The Government is passing a law to let the proposed new Auckland Super City Council own existing council shares in Auckland International Airport Ltd, which when combined would normally force a takeover bid.

When Auckland City Council's 12.71 per cent stake is combined with Manukau City Council's 10.01 per cent, the new Auckland Super Council will own 22.8 per cent of the airport.

Under the Takeovers Code owners of more than 20 per cent of a company must make a takeover bid for at least 51 per cent of a company.

Auckland Airport's chairman Tony Frankham said Auckland Airport was disappointed at the Government's use of specific legislation intended to override the Takeovers Code.

The appropriate course of action would be for the Takeovers Panel to determine what happens, should the Auckland Council's shareholding exceed 19.9 per cent at the time of consolidation. A statement filed to the NZX today said the Government is introducing legislation to allow the consolidation of the airport shareholdings owned by Auckland and Manukau city councils, as part of the restructure of Auckland's local government into a unitary Auckland Council.

The Local Government (Auckland Law Reform) Bill is scheduled to be tabled in the House of Representatives today. Clause 53 provides an exception from Takeovers Code in relation to Auckland International Airport Ltd.
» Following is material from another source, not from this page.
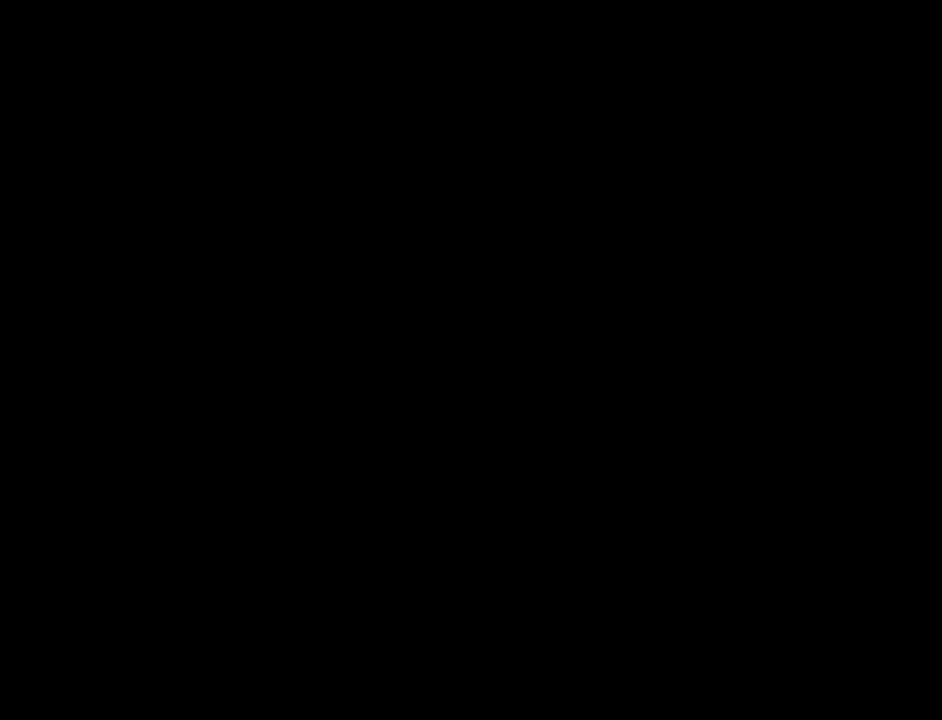
{"buttons": [], "left_stick": "center", "events": []}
Auckland Airport said the 19.9 per cent threshold was a fundamental principle which was based on international precedent.

In 2007 Dubai Aerospace offered up to $3.80 per share in a bid to acquire a stake of 51 per cent to 60 per cent in Auckland Airport, and in 2008 then Finance Minister Michael Cullen moved to tighten rules on overseas investment, citing a bid for the airport from Canada Pension Plan Investment Board, as a reason. The shares were trading at $1.83 today.

NZ Superfund now owns 9.75 per cent of the airport and Accident Compensation Corp 3.1 per cent.

New Zealand infrastructure investor Infratil recently sold its stake but still manages the NZ Superfund stake.

Takeovers Panel chief executive Kerry Morrell said it would have been possible for the panel to have exempted the combined shareholding, in that the panel had the powers to do so, but no application was made.

The issue was discussed with officials but was not considered by the panel.

There were a number of areas in which the panel could grant exemptions and the panel currently has a paper out on the issue of the impact of so-called upstream takeovers when mergers occur and have an impact on ownership of code companies.

Criteria for evaluation include the purpose of the merger and the amount in excess of the takeover threshold.